* Quoted passage
╭──

All of lore.kernel.org
 help / color / mirror / Atom feed
From: Andrea Righi <righi.andrea@gmail.com>
To: Carl Henrik Lunde <chlunde@ping.uio.no>
Cc: balbir@linux.vnet.ibm.com, menage@google.com, matt@bluehost.com,
	roberto@unbit.it, randy.dunlap@oracle.com,
	akpm@linux-foundation.org, linux-kernel@vger.kernel.org
Subject: Re: [PATCH 2/3] i/o bandwidth controller infrastructure
Date: Thu, 19 Jun 2008 00:31:19 +0200	[thread overview]
Message-ID: <48598CB7.2000507@gmail.com> (raw)
In-Reply-To: <20080618175710.GA2737@ping.uio.no>

Carl Henrik Lunde wrote:
> On Sat, Jun 07, 2008 at 12:27:29AM +0200, Andrea Righi wrote:
>> This is the core io-throttle kernel infrastructure. It creates the basic
>> interfaces to cgroups and implements the I/O measurement and throttling
>> functions.
> [...]
>> +void cgroup_io_account(struct block_device *bdev, size_t bytes)
> [...]
>> +	/* Account the I/O activity  */
>> +	node->req += bytes;
>> +
>> +	/* Evaluate if we need to throttle the current process */
>> +	delta = (long)jiffies - (long)node->last_request;
>> +	if (!delta)

╰──

* Provided information
╭──

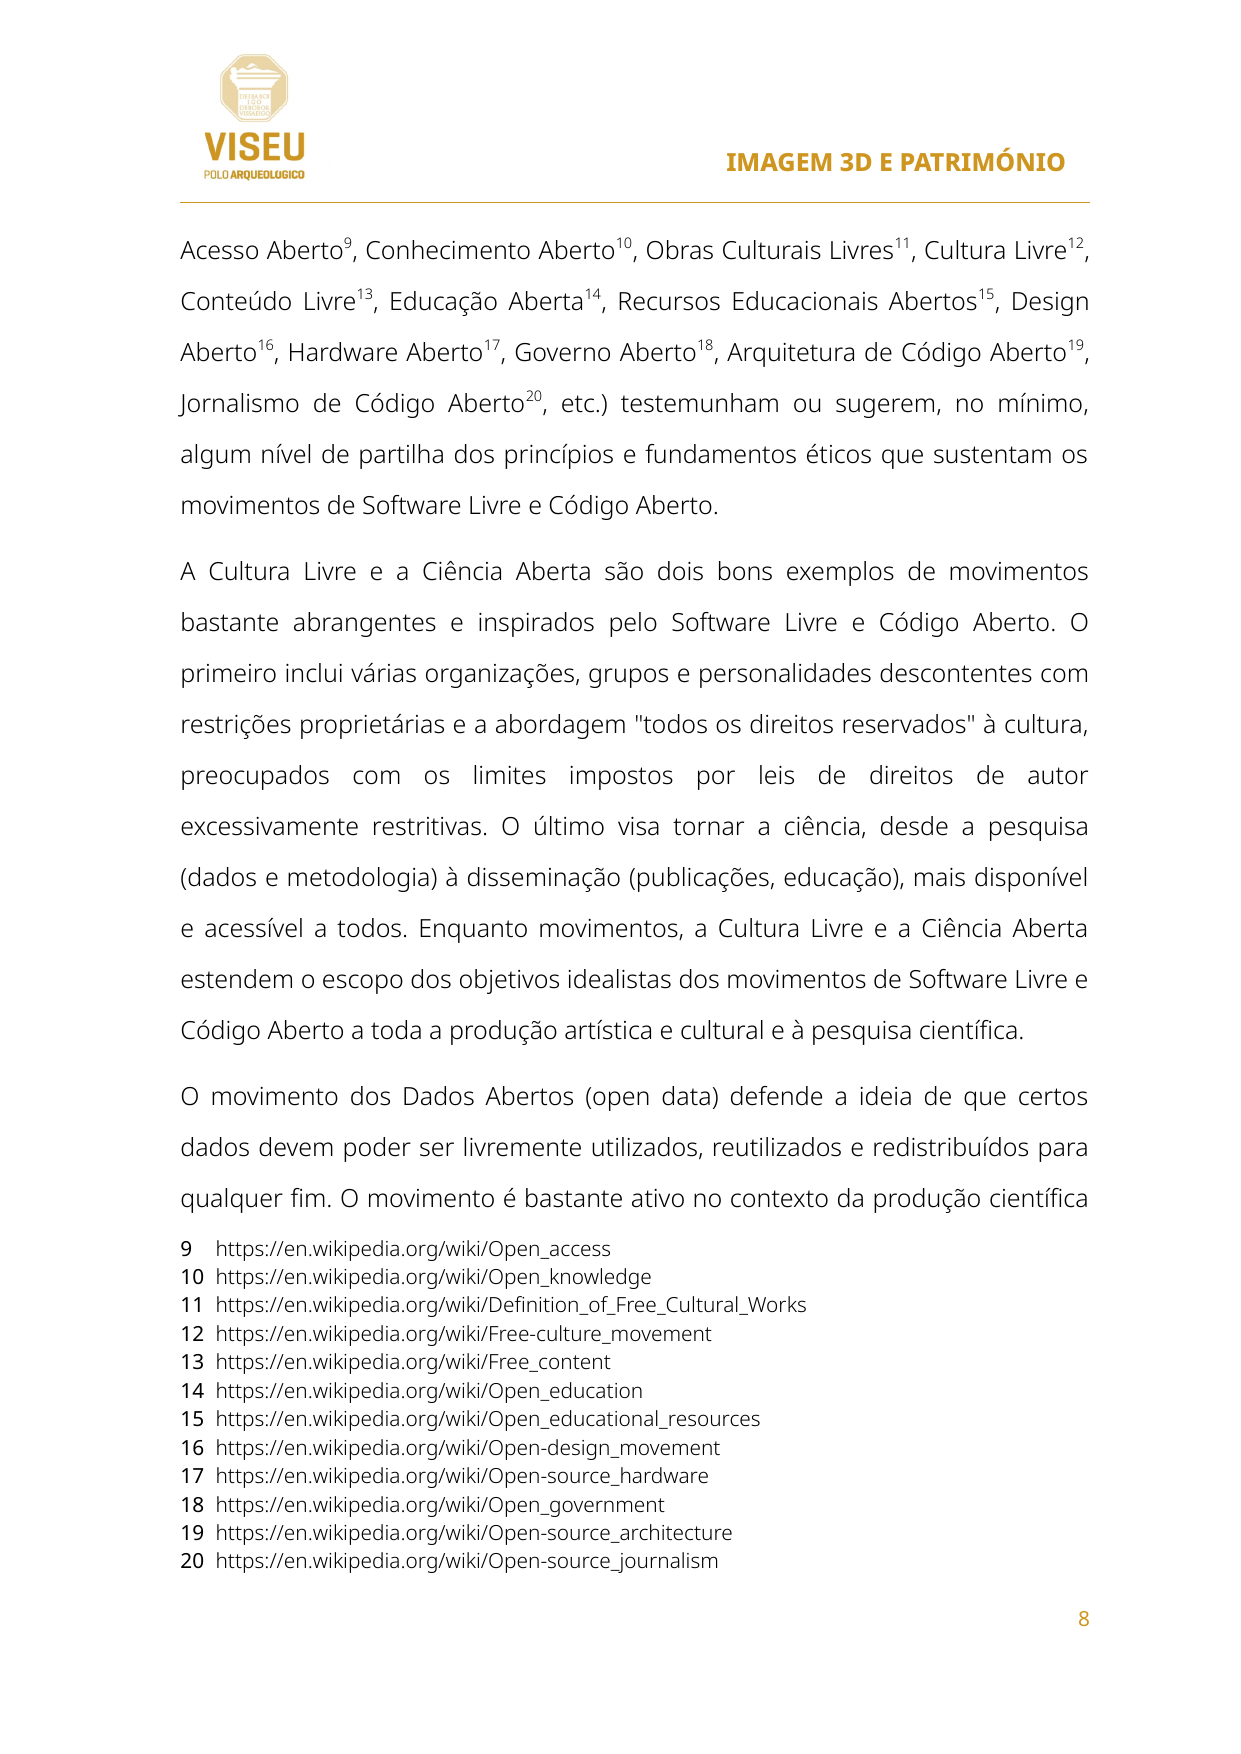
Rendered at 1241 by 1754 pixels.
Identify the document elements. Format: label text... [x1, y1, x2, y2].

╰──
╭──

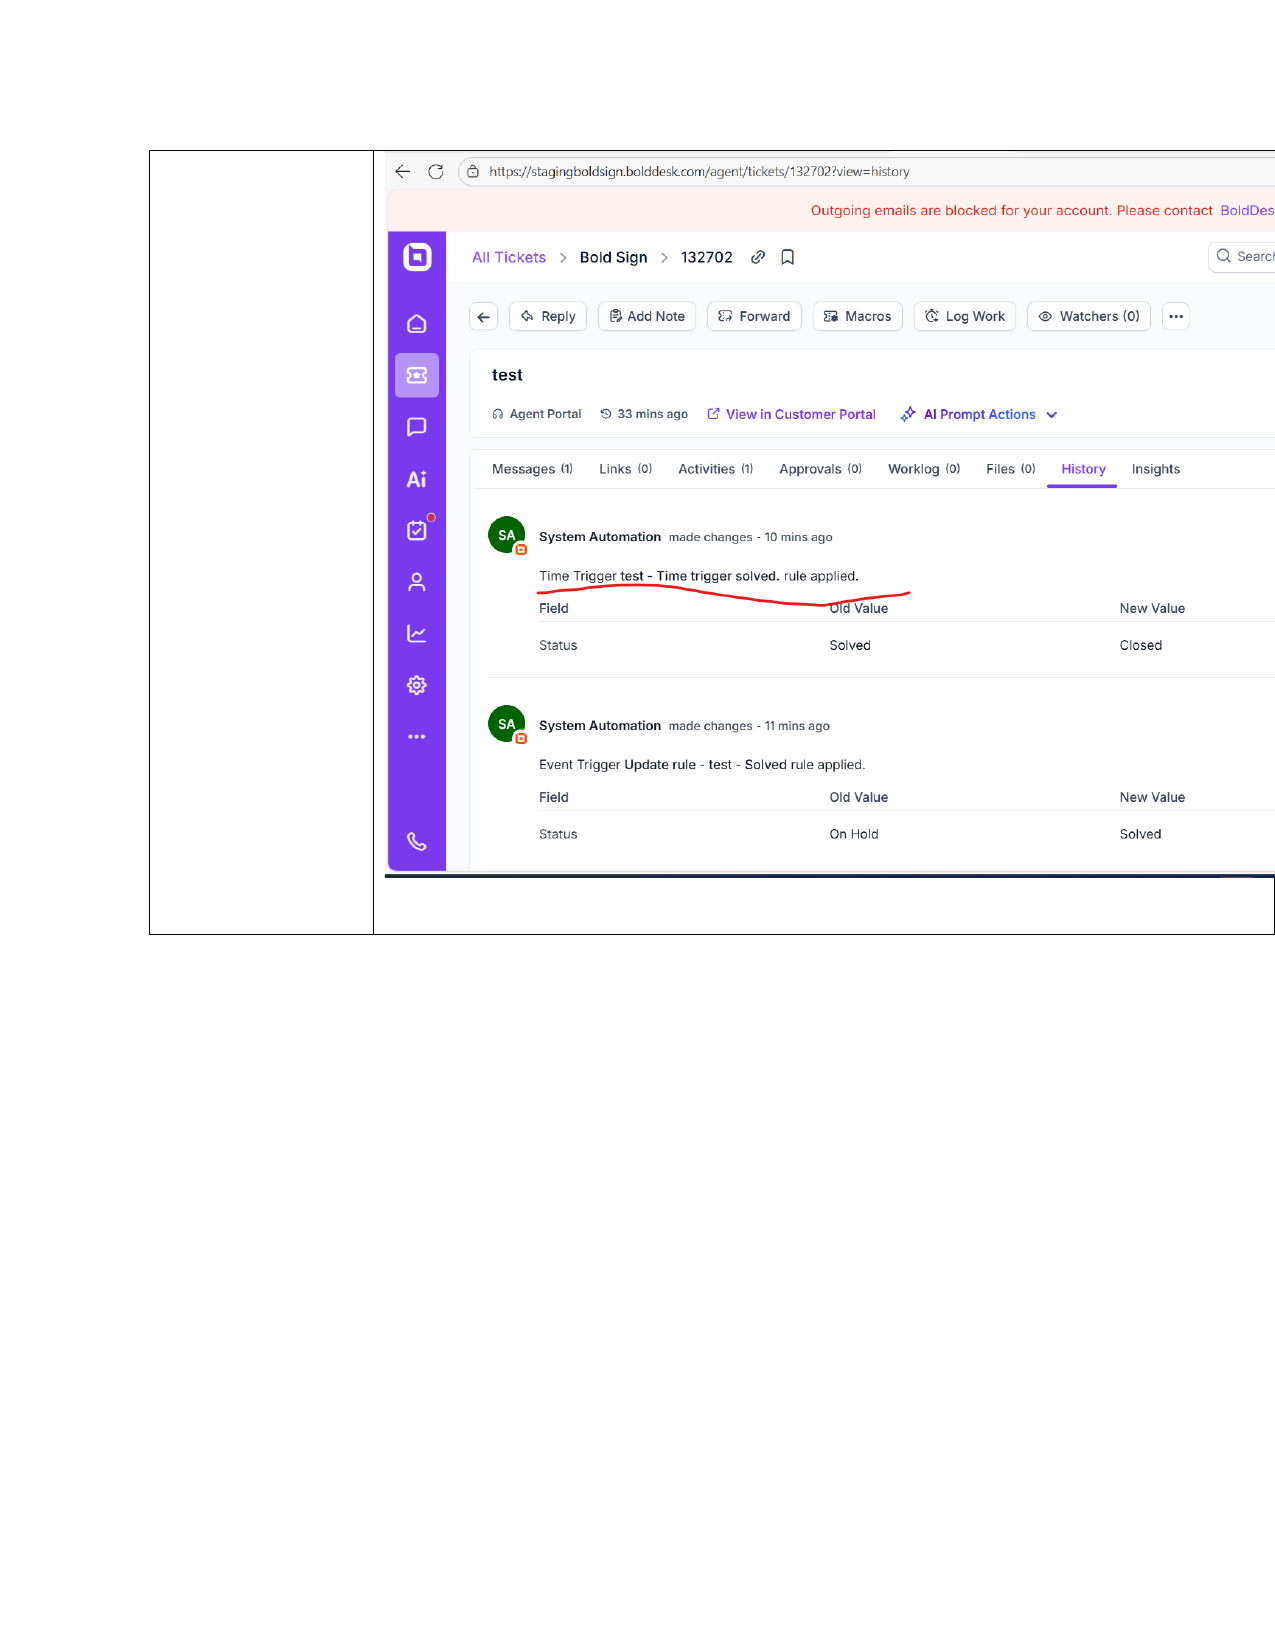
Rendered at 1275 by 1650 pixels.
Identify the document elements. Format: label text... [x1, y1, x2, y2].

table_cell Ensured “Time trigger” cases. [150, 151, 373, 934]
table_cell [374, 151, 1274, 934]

╰──
╭──

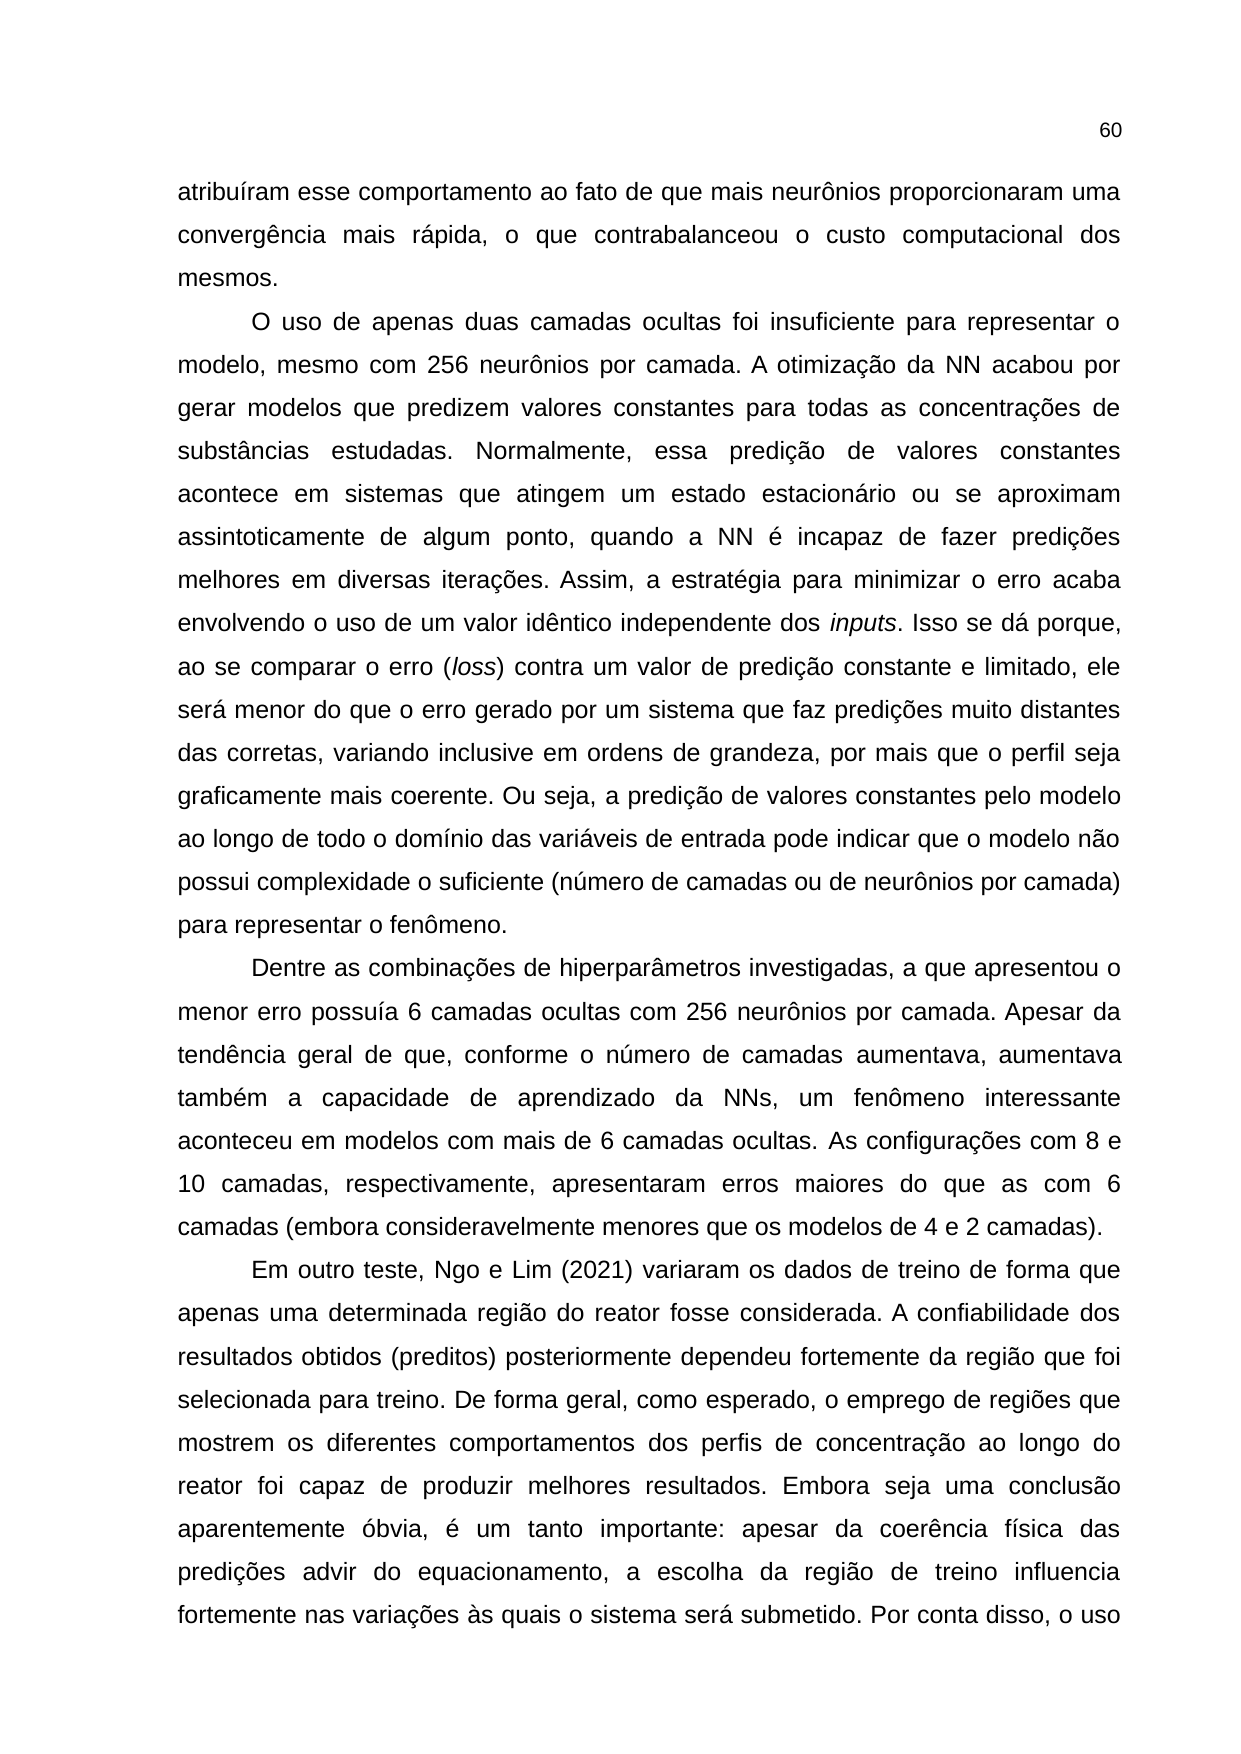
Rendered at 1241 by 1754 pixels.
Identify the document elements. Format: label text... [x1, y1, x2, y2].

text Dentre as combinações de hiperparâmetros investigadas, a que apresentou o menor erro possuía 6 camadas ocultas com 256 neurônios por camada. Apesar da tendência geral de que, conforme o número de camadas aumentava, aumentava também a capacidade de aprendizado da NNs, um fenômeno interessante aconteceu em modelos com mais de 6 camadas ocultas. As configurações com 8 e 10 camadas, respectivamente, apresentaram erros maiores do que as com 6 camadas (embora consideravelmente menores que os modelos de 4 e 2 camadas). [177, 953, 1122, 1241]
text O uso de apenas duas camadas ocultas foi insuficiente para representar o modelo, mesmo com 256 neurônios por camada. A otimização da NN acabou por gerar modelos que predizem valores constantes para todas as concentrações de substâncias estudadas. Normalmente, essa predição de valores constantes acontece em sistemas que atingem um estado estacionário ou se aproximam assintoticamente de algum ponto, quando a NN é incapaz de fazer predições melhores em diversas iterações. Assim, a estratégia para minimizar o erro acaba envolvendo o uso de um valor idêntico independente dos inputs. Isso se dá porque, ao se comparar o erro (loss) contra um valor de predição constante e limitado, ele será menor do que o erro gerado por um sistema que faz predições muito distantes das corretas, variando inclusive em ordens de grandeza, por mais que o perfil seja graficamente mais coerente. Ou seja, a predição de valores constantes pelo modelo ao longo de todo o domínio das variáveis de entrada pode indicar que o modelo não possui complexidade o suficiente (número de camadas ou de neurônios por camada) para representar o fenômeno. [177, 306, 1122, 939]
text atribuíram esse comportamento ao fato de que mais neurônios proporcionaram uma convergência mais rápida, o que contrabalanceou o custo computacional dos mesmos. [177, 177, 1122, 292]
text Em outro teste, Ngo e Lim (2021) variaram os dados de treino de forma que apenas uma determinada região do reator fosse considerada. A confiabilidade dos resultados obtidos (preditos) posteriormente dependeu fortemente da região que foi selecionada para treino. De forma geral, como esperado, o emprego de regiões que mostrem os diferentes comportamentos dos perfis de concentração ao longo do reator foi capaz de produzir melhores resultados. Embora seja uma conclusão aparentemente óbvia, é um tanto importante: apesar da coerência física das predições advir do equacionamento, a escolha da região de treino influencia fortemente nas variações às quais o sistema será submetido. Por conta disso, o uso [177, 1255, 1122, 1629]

╰──

* What to do
1. Rewrite the io-throttle reply starting with "All of lore.kernel.org" and going on through "Message-ID: <48598CB7.2000507@gmail.com> (raw)", putting "throughput" in place of "bandwidth".
2. List every email address in the Cc header of the io-throttle reply.
3. Write what comes next in the io-throttle reply, after its final line.

* Results in order
1.
All of lore.kernel.org
 help / color / mirror / Atom feed
From: Andrea Righi <righi.andrea@gmail.com>
To: Carl Henrik Lunde <chlunde@ping.uio.no>
Cc: balbir@linux.vnet.ibm.com, menage@google.com, matt@bluehost.com,
	roberto@unbit.it, randy.dunlap@oracle.com,
	akpm@linux-foundation.org, linux-kernel@vger.kernel.org
Subject: Re: [PATCH 2/3] i/o throughput controller infrastructure
Date: Thu, 19 Jun 2008 00:31:19 +0200	[thread overview]
Message-ID: <48598CB7.2000507@gmail.com> (raw)

2.
balbir@linux.vnet.ibm.com
menage@google.com
matt@bluehost.com
roberto@unbit.it
randy.dunlap@oracle.com
akpm@linux-foundation.org
linux-kernel@vger.kernel.org

3.
>> +		goto out;
>> +
>> +	t = msecs_to_jiffies(node->req / node->iorate);
>> +	if (!t)
>> +		goto out;
>> +
>> +	sleep = t - delta;
>> +	if (unlikely(sleep > 0)) {
>> +		spin_unlock_irq(&iot->lock);
>> +		if (__cant_sleep())
>> +			return;
>> +		pr_debug("io-throttle: task %p (%s) must sleep %lu jiffies\n",
>> +			 current, current->comm, sleep);
>> +		schedule_timeout_killable(sleep);
>> +		return;
>> +	}
>> +
>> +	/* Reset I/O accounting */
>> +	node->req = 0;
>> +	node->last_request = jiffies;
> [...]
> 
> Did you consider using token bucket instead of this (leaky bucket?)?
> 
> I've attached a patch which implements token bucket.  Although not as
> precise as the leaky bucket the performance is better at high bandwidth
> streaming loads.

Interesting! it could be great to have both available at runtime and
just switch between leaky or token bucket, e.g. by echo-ing "leaky" or
"token" to a file in the cgroup filesystem, ummm, block.limiting-algorithm?

> 
> The leaky bucket stops at around 53 MB/s while token bucket works for
> up to 64 MB/s.  The baseline (no cgroups) is 66 MB/s.
> 
> benchmark:
> two streaming readers (fio) with block size 128k, bucket size 4 MB
> 90% of the bandwidth was allocated to one process, the other gets 10%

Thanks for posting the results, I'll look closely at your patch, test
it as well and try merge your work.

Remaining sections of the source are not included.